The shadow leans to the left a little, bald head sharp nose cheater specs horns, the light to the right just a smidge in my peripheral vision— shine and sight in that order. The street whispers and roars, donuts smoked in cul-de-sacs echoing in their screeching idiocy while the strays and packs prowl and make passes. Trial run feints to shake out the fight or flight. Eyes watching from behind blinders unwittingly exposing their minds to this still, lit figure. I smoke and hold my post, train wail and fireworks sounding all around. Something to offer up and onwards, something to send back. Applause at the end of an old recording. A reminder to all the wolves how dogs wound up like that, the threshold between meat and leash.
I speak to you like the words that you’ve heard. I speak to you like I didn’t know the difference. I start talking to the air and the empty. I start talking to the windows and the mirrors. All these ghosts and forgotten old acquaintances. There’s my voice and it’s saying something. There’s my voice like it had a say speaking to you like you were more than leftover words, once was and never weres. The door in the dark down the stairs.
It’s Saturday and somebody’s revel. It’s Saturday and somebody has to make sure it shows. Close up it’s crickets, but around every corner it’s some different kind of show. There’s always all those other conversations and good times that get along just fine without you.
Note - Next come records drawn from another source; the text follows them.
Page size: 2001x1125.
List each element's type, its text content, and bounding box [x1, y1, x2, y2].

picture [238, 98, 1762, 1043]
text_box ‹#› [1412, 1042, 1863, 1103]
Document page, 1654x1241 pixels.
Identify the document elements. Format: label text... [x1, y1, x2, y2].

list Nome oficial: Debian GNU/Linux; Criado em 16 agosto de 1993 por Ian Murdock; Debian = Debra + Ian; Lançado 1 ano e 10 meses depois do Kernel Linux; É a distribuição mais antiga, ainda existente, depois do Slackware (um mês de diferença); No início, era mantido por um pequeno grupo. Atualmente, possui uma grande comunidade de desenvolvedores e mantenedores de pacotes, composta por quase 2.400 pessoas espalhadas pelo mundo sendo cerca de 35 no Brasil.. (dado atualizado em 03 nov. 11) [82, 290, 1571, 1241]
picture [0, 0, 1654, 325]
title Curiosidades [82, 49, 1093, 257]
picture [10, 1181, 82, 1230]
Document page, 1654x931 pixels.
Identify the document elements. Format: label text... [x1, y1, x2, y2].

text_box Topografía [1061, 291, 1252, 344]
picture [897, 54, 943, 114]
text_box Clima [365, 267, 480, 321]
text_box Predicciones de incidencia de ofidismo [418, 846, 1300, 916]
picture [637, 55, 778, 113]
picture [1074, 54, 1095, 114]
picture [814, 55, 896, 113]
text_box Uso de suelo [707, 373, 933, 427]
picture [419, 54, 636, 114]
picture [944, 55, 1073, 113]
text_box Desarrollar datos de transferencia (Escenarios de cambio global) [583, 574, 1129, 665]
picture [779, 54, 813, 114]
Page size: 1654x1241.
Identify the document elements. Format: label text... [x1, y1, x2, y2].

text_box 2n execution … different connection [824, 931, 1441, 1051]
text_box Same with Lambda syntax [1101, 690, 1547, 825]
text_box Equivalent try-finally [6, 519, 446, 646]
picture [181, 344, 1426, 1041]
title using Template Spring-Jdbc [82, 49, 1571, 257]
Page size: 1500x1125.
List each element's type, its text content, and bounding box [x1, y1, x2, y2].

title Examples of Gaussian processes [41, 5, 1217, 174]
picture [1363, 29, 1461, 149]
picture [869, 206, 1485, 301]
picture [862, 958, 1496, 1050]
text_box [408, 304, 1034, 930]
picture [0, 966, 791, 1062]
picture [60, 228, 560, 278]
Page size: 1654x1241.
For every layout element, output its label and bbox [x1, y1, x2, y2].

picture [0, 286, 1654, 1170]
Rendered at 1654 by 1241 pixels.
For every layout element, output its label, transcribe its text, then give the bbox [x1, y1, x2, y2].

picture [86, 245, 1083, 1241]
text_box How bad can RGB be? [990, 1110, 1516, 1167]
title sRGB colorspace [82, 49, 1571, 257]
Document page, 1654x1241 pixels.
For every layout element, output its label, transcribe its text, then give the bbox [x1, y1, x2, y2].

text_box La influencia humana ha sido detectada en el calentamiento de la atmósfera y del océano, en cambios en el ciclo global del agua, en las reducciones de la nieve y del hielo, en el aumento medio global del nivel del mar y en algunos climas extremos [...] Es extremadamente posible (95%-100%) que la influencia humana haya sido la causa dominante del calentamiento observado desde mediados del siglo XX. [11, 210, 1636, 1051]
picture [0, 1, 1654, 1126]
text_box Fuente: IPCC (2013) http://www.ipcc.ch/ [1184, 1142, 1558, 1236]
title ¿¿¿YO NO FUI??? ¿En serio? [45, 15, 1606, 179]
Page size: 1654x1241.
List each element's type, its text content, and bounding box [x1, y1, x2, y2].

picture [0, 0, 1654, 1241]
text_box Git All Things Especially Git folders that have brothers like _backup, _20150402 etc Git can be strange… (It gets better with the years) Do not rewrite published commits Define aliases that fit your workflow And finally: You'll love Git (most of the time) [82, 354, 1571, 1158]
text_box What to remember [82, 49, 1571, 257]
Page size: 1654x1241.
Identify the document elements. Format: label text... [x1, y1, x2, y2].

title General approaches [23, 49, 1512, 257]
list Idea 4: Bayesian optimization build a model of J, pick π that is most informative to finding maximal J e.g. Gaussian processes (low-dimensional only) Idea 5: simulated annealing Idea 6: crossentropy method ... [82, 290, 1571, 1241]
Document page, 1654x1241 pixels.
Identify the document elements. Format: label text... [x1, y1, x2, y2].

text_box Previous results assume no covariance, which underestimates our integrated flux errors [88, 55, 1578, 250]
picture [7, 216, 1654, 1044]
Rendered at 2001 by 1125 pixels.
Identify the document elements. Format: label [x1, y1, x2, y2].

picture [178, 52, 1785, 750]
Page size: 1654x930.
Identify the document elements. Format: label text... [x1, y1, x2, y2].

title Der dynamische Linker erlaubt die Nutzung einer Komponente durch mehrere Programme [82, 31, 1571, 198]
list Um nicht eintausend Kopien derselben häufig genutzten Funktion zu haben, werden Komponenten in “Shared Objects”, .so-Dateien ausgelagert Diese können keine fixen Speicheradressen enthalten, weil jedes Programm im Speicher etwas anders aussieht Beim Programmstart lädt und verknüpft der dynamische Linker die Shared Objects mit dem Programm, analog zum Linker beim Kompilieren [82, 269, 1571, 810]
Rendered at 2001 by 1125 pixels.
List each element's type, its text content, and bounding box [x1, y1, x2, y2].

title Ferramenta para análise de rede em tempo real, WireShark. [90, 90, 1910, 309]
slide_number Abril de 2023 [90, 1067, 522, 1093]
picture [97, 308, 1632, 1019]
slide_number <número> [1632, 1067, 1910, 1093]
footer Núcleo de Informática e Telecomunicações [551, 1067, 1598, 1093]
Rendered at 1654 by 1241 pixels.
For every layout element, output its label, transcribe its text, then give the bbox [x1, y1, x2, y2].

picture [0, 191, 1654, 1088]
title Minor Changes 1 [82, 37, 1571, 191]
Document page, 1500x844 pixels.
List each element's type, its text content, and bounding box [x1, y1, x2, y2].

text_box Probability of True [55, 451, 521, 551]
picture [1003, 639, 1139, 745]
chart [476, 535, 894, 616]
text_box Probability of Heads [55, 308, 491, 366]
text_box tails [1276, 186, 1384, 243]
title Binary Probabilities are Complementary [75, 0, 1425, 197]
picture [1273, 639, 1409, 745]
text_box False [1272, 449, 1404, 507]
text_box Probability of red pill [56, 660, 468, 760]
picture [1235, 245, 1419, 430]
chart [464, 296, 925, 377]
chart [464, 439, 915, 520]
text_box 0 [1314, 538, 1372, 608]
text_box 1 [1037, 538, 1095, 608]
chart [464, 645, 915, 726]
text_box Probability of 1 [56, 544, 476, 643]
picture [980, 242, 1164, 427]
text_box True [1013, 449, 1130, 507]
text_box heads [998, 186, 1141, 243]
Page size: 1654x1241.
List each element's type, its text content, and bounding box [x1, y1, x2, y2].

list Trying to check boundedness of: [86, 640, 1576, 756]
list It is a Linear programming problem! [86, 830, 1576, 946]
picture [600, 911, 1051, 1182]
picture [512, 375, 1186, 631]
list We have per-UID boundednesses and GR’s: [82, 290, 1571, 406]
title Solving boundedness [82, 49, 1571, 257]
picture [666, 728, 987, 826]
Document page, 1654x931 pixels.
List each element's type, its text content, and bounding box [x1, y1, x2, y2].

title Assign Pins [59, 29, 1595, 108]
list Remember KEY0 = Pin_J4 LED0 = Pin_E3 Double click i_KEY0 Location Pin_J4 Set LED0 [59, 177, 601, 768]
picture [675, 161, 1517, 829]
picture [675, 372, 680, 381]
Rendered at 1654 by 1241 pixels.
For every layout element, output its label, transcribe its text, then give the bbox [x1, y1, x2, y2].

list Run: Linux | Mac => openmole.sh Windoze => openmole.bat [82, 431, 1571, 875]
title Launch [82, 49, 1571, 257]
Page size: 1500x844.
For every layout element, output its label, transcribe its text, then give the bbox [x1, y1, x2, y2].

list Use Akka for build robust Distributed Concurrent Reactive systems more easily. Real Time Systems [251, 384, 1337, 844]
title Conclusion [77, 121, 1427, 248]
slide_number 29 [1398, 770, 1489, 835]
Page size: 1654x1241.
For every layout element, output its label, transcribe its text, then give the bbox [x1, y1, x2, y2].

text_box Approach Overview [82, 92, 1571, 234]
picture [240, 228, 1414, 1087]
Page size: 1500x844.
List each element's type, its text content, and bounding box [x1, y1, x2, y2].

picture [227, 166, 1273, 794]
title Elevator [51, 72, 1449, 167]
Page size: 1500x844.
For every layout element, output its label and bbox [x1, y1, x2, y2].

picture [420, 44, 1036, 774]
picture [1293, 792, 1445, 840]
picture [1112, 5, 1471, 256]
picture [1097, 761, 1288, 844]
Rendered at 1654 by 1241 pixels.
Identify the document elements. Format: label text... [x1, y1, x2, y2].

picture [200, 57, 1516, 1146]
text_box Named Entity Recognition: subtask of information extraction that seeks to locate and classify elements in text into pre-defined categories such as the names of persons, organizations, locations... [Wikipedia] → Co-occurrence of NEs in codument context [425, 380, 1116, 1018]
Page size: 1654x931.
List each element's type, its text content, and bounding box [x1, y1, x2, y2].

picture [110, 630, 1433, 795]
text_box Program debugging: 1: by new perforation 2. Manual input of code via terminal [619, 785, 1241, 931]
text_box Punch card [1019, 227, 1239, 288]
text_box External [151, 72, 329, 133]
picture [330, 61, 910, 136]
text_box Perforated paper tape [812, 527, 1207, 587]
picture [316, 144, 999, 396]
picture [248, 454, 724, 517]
There’s always all those true blue sweethearts doing better now that you’ve gone. Now it’s just you and the night and the ragged edge. You worked the words until they were working you. The comfort all but worn clean away, clutched like the bones holding themselves into abstraction. The raincheck left, a missing tooth, our day will come somewhere playing softly. You sing along, your whole heart for a story you know is not for you. That’s what people do, so they say.